Destructuring the disk of AB Aurigae: dynamics and accretion. Anthony Boccaletti, Emmanuel Di Folco, Anne Dutrey, Tang Ya-Wen, Stephane Guillotea, Thomas Collin-Dufresne, Anne-Marie Lagrange, Eric Pantin, Jeffrey S. Bary, Nuria Huelamo, Jozsef Varga, Julien Milli, Vincent Pietu, William Danchi, Bin Ren, Clement Baruteau, Mickael Bonnefoy, Tracy Beck, Maud Langlois, Sylvestre Lacour, Bruno Lopez, Alexis Matter, Julien Woillez, Florentin Millour, Matthis Houllé, Philippe Berio, Astronomy & Astrophysics, publié le 1er juin 2026. DOI : 10.48550/arXiv.2605.27084

local contact scientists

 Julien Milli, astronomer UGA at the Observatoire des sciences de l’Univers de Grenoble attached to the IPAG laboratory
 Mathis Houllé, researcher UGA at the Institut de planétologie et d’astrophysique de Grenoble (IPAG-OSUG, CNRS/UGA)

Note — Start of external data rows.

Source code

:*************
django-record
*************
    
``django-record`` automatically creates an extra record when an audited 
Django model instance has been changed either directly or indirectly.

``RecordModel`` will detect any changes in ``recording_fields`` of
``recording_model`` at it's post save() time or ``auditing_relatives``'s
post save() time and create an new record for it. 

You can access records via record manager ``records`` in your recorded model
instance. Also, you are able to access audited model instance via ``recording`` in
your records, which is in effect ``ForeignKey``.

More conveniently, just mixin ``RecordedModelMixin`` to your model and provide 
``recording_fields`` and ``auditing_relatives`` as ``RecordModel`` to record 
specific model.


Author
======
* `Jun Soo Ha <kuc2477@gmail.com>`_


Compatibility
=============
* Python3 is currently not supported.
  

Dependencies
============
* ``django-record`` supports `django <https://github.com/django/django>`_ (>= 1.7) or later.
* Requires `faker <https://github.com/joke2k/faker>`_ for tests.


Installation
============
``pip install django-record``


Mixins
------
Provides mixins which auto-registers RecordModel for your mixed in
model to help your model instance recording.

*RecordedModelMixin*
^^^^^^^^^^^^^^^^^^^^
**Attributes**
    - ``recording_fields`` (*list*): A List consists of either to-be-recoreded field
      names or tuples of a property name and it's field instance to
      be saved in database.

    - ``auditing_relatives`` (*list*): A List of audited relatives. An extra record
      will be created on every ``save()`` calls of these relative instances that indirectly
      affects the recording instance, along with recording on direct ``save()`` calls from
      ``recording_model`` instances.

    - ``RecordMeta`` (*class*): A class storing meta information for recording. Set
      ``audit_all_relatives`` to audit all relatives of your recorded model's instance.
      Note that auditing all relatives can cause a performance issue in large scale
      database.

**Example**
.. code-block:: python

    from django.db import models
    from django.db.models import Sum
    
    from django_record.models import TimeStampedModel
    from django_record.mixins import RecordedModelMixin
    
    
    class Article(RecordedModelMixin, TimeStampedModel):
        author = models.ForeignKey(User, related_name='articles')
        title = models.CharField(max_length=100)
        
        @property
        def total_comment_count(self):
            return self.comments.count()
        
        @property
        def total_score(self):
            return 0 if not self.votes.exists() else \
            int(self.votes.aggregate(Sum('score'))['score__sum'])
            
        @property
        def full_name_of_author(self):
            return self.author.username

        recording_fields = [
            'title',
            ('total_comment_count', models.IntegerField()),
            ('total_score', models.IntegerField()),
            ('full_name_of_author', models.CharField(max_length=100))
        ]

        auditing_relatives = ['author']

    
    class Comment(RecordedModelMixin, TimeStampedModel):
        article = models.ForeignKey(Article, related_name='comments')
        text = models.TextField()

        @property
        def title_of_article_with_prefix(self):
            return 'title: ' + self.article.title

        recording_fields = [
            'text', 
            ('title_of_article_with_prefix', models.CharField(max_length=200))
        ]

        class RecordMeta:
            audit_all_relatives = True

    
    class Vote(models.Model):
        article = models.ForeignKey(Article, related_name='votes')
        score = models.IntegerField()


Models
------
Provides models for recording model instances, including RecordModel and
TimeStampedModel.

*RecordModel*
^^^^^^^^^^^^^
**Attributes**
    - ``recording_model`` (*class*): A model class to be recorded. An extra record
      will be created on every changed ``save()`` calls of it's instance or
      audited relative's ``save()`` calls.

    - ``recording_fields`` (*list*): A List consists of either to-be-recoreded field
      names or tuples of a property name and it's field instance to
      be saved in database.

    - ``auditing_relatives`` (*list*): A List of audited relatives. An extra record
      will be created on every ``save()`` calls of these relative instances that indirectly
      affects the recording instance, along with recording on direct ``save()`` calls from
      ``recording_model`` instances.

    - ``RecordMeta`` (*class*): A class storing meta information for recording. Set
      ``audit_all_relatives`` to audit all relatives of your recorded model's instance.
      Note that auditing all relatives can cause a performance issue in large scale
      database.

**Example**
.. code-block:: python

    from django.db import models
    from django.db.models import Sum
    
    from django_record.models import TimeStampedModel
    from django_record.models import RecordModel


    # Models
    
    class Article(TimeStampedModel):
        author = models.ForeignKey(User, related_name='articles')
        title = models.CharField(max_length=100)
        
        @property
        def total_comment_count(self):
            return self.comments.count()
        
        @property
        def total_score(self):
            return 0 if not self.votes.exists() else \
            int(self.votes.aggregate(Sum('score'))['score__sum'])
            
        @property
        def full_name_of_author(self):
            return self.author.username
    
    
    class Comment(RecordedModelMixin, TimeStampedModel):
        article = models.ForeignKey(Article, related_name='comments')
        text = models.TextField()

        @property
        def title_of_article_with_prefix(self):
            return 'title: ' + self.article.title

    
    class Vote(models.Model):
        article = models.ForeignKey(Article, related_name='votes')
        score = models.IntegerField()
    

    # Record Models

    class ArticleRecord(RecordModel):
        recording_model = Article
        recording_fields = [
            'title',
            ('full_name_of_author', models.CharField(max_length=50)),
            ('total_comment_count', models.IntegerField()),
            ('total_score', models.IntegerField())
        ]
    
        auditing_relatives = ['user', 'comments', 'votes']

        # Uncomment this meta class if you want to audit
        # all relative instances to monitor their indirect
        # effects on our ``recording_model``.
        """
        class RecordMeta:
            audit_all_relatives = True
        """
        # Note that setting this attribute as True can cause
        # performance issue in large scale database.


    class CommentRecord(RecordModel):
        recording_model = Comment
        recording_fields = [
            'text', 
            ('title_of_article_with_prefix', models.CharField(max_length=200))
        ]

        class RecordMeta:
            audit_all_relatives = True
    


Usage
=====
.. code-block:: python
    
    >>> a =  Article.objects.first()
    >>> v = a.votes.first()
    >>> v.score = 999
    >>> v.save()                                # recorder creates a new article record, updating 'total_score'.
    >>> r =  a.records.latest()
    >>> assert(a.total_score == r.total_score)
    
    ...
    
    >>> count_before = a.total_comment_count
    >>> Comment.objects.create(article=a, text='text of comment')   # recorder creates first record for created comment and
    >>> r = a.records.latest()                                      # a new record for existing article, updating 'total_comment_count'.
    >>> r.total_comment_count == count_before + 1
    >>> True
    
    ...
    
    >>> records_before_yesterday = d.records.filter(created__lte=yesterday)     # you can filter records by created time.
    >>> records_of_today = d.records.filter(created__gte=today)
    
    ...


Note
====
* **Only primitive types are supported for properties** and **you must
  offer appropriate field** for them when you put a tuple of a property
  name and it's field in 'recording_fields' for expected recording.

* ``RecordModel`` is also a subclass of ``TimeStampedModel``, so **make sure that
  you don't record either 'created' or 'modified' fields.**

This press alert was initially published by CNRS

Updated on 2 June 2026

[1AB Aurigae is a star in the constellation Auriga

[2Working at the Laboratoire d’instrumentation et de recherche en astrophysique (CNRS/Observatoire de Paris – PSL/Sorbonne Université/Université Paris Cité) and at the Laboratoire d’astrophysique de Bordeaux (CNRS/université de Bordeaux). Scientists at the Laboratoire Astrophysique, instrumentation, modélisation (CEA/CNRS/Université Paris Cité), Institut de planétologie et d’astrophysique de Grenoble (CNRS/Université Grenoble Alpes), the Laboratoire Joseph-Louis Lagrange (CNRS/Observatoire de la Côte d’Azur/Université Côte d’Azur), and the Centre de recherche astrophysique de Lyon (CNRS/ENS de Lyon/Lyon 1 Université Claude Bernard) also took part in this work.

[3SPHERE, developed by a European consortium, is an instrument on ESO’s Very Large Telescope in Chile, on which it has been installed since 2014.